Answer 1 · 2024-04-02T16:00:33.000Z

The <class 'numpy.float32'> != dtype('float64') failures are due to pydata/xarray#8713 fixing pydata/xarray#2304 in xarray 2024.3.0. In summary:

Failures were from tests were using a Zarr with a float encoded as int16.
Previously, xarray produced a float32 when decoding this variable from the Zarr.
In the issue I linked above, it was noted that the NetCDF standard says: "When packed data is read, it should be unpacked to the type of the scale_factor and add_offset attributes, which must have the same type if both are present." xarray 2024.3.0 now implements this behaviour.
In a Zarr, these attributes are stored in a JSON file which represents them as decimal numbers without an associated dtype.
When xarray reads the Zarr, the attribute values are read as native Python floats (which are 64-bit), which are then converted to NumPy floats (which are therefore float64).
Per the NetCDF standard, this np.float64 type is then used for the actual variable data.
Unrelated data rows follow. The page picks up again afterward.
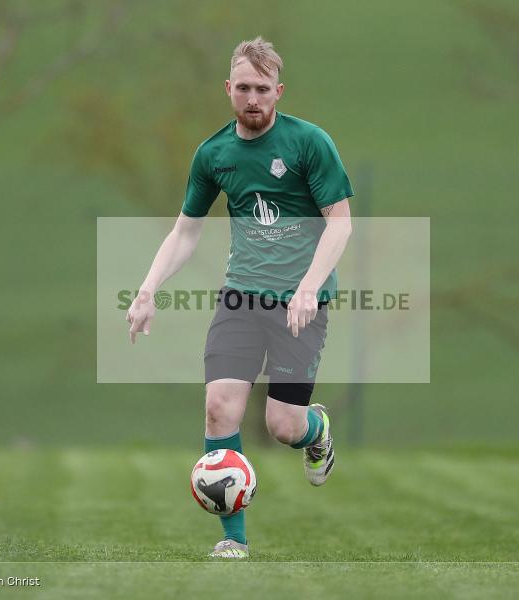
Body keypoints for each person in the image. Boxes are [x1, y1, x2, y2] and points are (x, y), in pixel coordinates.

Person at [127, 36, 353, 559]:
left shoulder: (309, 143)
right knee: (218, 408)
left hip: (301, 303)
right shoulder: (213, 154)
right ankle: (233, 540)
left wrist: (308, 287)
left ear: (279, 92)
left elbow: (340, 224)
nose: (253, 99)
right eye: (244, 88)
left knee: (282, 426)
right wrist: (147, 290)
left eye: (263, 90)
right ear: (228, 88)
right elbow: (185, 231)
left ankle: (316, 429)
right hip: (241, 298)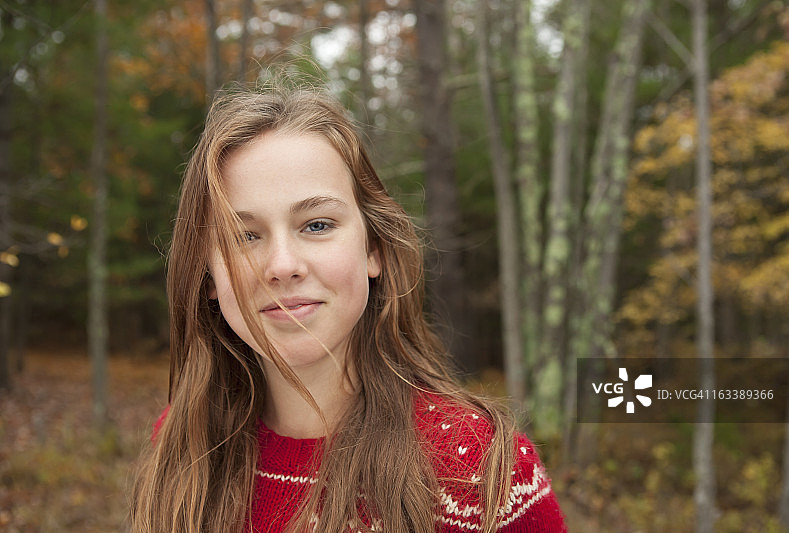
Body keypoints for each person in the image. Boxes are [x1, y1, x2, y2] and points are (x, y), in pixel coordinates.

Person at [131, 83, 567, 533]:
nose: (282, 266)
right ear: (208, 277)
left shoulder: (480, 470)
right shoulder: (182, 447)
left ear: (372, 249)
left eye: (316, 224)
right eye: (245, 235)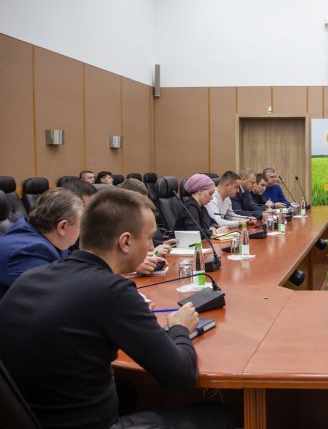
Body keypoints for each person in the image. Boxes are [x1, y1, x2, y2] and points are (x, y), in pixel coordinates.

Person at [0, 189, 233, 429]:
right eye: (150, 237)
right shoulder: (113, 291)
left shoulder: (31, 277)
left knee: (128, 391)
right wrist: (179, 328)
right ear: (125, 242)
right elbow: (182, 376)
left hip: (38, 417)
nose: (153, 245)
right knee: (221, 416)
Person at [0, 188, 84, 300]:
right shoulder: (29, 253)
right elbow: (53, 301)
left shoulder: (32, 231)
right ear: (62, 227)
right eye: (82, 223)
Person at [174, 174, 217, 238]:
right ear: (199, 191)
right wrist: (211, 232)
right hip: (181, 245)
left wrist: (212, 227)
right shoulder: (190, 208)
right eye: (210, 194)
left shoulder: (201, 206)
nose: (212, 198)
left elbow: (212, 222)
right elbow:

So as far as I can see, a variable in a Zarr with scale_factor and add_offset encoding attributes will from now always be read as a float64.

Answer 2 · 2024-04-02T16:02:55.000Z

The append failure is due to pydata/xarray#8459 fixing pydata/xarray#8882. append_time_slice unchunks co-ordinate variables after every append, which breaks the next append (since slice co-ordinates are chunked).